We want to gain an understanding of which genre is the most popular among our datset. To start we split the tracks between popular (1) and unpopular (0) based on a popularity score of over 57 (based on a score of 0-99). We filter out all of the unpopular songs and build our graph by playlist genre. We see that pop, latin, and rap have the highest count of popular songs in our review.

Visualizing the data clusters

  • The point at which the line starts to curve is where we get our “k” clusters. Hence the name “Elbow Curve”
  • The visual will shown a bend “elbow” due to the increasing value of K decreasing the number of datapoints. This bend is the indicator of the ideal number of clusters for our model.
  • In our plot, we see that 3 is the ideal number of clusters, meaning there are 3 centroids to determine where the data points will fit the closest too.
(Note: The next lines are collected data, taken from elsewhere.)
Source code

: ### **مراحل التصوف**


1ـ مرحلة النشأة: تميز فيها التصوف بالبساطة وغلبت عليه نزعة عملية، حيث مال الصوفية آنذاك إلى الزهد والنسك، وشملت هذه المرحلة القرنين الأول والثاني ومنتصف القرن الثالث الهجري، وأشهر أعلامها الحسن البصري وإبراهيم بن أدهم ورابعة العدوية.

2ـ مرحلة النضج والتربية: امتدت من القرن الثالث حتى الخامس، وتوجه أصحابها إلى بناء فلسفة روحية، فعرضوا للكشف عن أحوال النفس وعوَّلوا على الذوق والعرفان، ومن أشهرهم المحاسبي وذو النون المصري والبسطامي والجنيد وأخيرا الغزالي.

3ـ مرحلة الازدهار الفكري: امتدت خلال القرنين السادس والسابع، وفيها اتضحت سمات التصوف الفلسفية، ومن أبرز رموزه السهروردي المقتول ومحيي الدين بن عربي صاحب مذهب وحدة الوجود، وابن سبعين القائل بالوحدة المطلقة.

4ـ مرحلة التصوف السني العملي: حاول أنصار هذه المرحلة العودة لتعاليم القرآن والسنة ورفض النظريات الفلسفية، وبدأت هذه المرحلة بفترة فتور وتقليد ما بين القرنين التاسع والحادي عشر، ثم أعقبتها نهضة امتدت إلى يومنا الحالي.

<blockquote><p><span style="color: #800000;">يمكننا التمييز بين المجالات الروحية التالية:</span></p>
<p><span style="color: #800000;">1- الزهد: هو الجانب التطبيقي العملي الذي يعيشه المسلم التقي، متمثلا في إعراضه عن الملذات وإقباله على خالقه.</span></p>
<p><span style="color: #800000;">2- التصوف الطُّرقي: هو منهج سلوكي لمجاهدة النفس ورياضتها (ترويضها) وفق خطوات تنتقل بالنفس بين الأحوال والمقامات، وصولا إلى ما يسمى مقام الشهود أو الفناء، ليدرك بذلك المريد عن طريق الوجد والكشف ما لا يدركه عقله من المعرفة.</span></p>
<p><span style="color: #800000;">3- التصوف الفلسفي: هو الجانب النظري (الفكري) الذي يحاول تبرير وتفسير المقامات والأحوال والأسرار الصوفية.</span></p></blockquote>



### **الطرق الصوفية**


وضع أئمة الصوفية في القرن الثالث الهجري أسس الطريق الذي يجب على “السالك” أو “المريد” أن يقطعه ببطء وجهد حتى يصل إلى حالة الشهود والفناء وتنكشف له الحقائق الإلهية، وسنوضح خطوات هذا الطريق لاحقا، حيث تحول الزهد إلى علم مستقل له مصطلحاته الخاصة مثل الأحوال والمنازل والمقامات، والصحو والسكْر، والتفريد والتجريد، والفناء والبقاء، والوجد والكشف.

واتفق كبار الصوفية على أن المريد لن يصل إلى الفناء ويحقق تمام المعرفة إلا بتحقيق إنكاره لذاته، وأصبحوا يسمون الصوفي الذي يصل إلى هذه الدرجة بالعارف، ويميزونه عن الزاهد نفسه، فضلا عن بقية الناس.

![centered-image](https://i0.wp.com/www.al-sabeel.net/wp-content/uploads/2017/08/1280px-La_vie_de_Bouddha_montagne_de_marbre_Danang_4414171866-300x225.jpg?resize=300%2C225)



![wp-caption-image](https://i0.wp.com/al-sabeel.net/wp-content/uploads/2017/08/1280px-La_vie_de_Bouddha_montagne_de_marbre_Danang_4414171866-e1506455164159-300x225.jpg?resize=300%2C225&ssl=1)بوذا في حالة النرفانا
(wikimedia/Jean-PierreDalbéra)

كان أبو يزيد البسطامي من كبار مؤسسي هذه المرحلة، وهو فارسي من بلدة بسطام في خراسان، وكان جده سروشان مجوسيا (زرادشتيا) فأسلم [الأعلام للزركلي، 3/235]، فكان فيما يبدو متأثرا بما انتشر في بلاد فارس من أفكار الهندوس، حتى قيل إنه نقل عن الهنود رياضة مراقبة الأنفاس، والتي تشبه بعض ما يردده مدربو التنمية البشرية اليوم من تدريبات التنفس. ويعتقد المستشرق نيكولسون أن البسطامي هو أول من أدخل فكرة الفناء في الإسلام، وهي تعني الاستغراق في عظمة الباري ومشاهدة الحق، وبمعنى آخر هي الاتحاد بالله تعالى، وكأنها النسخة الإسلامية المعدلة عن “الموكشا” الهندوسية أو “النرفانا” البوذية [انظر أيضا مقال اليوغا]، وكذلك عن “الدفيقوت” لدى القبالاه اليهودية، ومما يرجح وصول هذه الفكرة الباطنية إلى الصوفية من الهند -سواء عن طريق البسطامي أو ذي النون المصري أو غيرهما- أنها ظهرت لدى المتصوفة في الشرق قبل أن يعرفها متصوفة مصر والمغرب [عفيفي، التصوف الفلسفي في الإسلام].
  • Three distinct clusters are shown here.

What did we find?

  • In cluster 1, there are 1,202 records.

  • In cluster 2, there are 3,190 records.

  • In cluster 3, there are 2,173 records.
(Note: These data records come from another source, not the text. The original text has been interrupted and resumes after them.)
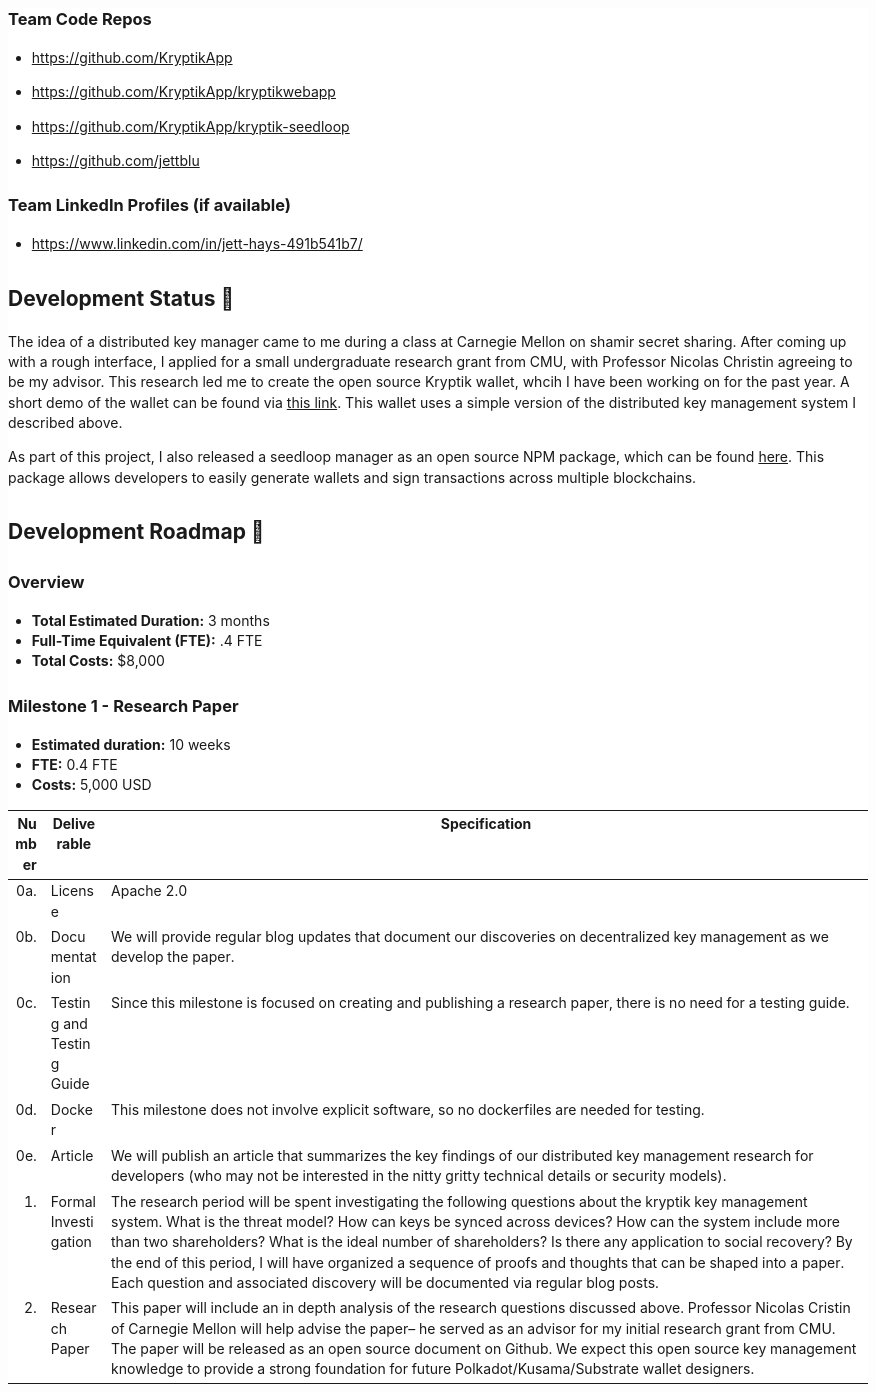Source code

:  
### Team Code Repos
 
- https://github.com/KryptikApp
- https://github.com/KryptikApp/kryptikwebapp
- https://github.com/KryptikApp/kryptik-seedloop
 
- https://github.com/jettblu
 
### Team LinkedIn Profiles (if available)
 
- https://www.linkedin.com/in/jett-hays-491b541b7/
 
## Development Status :open_book:
 
The idea of a distributed key manager came to me during a class at Carnegie Mellon on shamir secret sharing. After coming up with a rough interface, I applied for a small undergraduate research grant from CMU, with Professor Nicolas Christin agreeing to be my advisor.
This research led me to create the open source Kryptik wallet, whcih I have been working on for the past year. A short demo of the wallet can be found via [this link](https://vimeo.com/745609041). This wallet uses a simple version of the distributed key management system I described above.
 
As part of this project, I also released a seedloop manager as an open source NPM package, which can be found [here](https://github.com/KryptikApp/kryptik-seedloop). This package allows developers to easily generate wallets and sign transactions across multiple blockchains.
 
## Development Roadmap :nut_and_bolt:
 
 
### Overview
 
- **Total Estimated Duration:** 3 months
- **Full-Time Equivalent (FTE):**  .4 FTE
- **Total Costs:** $8,000
 
### Milestone 1 - Research Paper
 
- **Estimated duration:** 10 weeks
- **FTE:**  0.4 FTE
- **Costs:** 5,000 USD
 
| Number | Deliverable | Specification |
| -----: | ----------- | ------------- |
| 0a. | License | Apache 2.0 |
| 0b. | Documentation | We will provide regular blog updates that document our discoveries on decentralized key management as we develop the paper. |
| 0c. | Testing and Testing Guide | Since this milestone is focused on creating and publishing a research paper, there is no need for a testing guide. |
| 0d. | Docker | This milestone does not involve explicit software, so no dockerfiles are needed for testing. |
| 0e. | Article | We will publish an article that summarizes the key findings of our distributed key management research for developers (who may not be interested in the nitty gritty technical details or security models). |
| 1. | Formal Investigation | The research period will be spent investigating the following questions about the kryptik key management system. What is the threat model? How can keys be synced across devices? How can the system include more than two shareholders? What is the ideal number of shareholders? Is there any application to social recovery? By the end of this period, I will have organized a sequence of proofs and thoughts that can be shaped into a paper. Each question and associated discovery will be documented via regular blog posts.|
| 2. | Research Paper | This paper will include an in depth analysis of the research questions discussed above. Professor Nicolas Cristin of Carnegie Mellon will help advise the paper– he served as an advisor for my initial research grant from CMU. The paper will be released as an open source document on Github. We expect this open source key management knowledge to provide a strong foundation for future Polkadot/Kusama/Substrate wallet designers.|
 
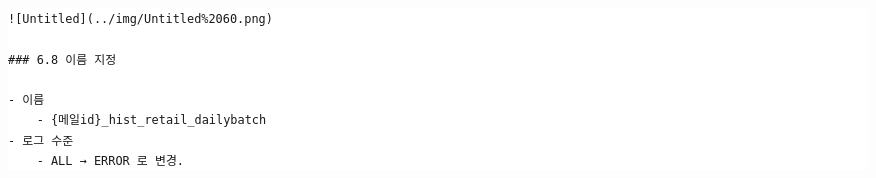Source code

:     ![Untitled](../img/Untitled%2060.png)
    
    ### 6.8 이름 지정
    
    - 이름
        - {메일id}_hist_retail_dailybatch
    - 로그 수준
        - ALL → ERROR 로 변경.
    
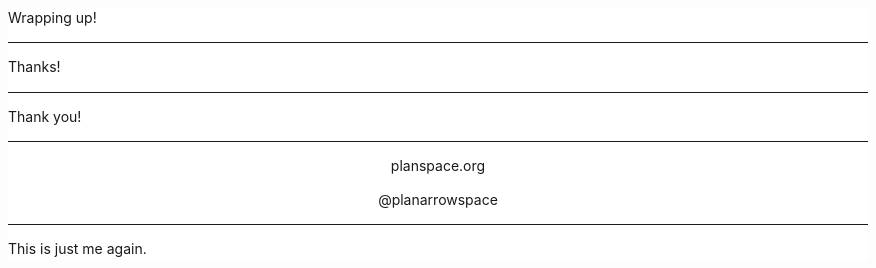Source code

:Wrapping up!


-----

Thanks!

-----

Thank you!


-----

<center>
planspace.org

@planarrowspace
</center>

-----

This is just me again.
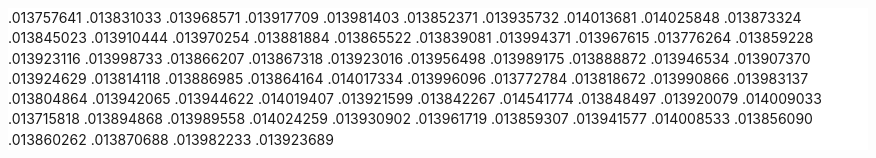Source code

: .013757641
.013831033
.013968571
.013917709
.013981403
.013852371
.013935732
.014013681
.014025848
.013873324
.013845023
.013910444
.013970254
.013881884
.013865522
.013839081
.013994371
.013967615
.013776264
.013859228
.013923116
.013998733
.013866207
.013867318
.013923016
.013956498
.013989175
.013888872
.013946534
.013907370
.013924629
.013814118
.013886985
.013864164
.014017334
.013996096
.013772784
.013818672
.013990866
.013983137
.013804864
.013942065
.013944622
.014019407
.013921599
.013842267
.014541774
.013848497
.013920079
.014009033
.013715818
.013894868
.013989558
.014024259
.013930902
.013961719
.013859307
.013941577
.014008533
.013856090
.013860262
.013870688
.013982233
.013923689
Centroid Center Positions:

  • The ratio of between-cluster sum of squares (BSS) to total sum of squares (TSS).

  • This measurement shows how well spread the clusters are between a value of 0 and 1.

  • The closer to 1, the more distinct the clusters are within the dataset.

  • In our model, the BSS/TSS ratio is 0.2039852, which is a pretty low ratio for this type of model. However, we determine a low number of clusters was sufficient in this model, which would also result in a low BSS/TSS ratio.

BSS/TSS Ratio: 0.2039852

  • This table shows which cluster has the miminum and maximum of each attribute.
  • This table briefly summarizes the types of songs we have in each cluster.

Popularity Assessment

  • In cluster 1, there are 388 popular tracks.

  • In cluster 2, there are 1,400 popular tracks.

  • In cluster 3, there are 410 popular tracks.

  • The highest duration_min, energy, instrumentalness, liveness, loudness, and tempo
  • Top songs include Blinding Lights, Crazy Train, and Sweet Child of Mine
  • Top genres are R&B, rock, and Pop

  • The highest danceability, speechiness, valence
  • Top songs include Memories, Falling, and everything I Wanted
  • Top genres are Latin, Pop, and Rap
  • Has the highest number of popular tracks

  • The highest attribute is acousticness.
  • Top songs include Roxanne, The Box, and Circles
  • Top genres are Rock, Pop, and EDM
  • The lowest attributes are energy, liveness, loudness, and tempo

Conclusions

  • Unsupervised machine learning finds hidden data structures from an unlabeled dataset and its aim is to find the similarities within the data groups.
  • Three cluster groups were found.
  • Study objective is to enhance a listener’s experience by recommending popular songs with similar musical attributes to their favorite songs.
  • Explored the relationship between different musical genres and variables to understand musical preferences.
  • Discuss the versatility of the K-Means algorithm.
  • Explore its potential for future research in various areas beyond user experience.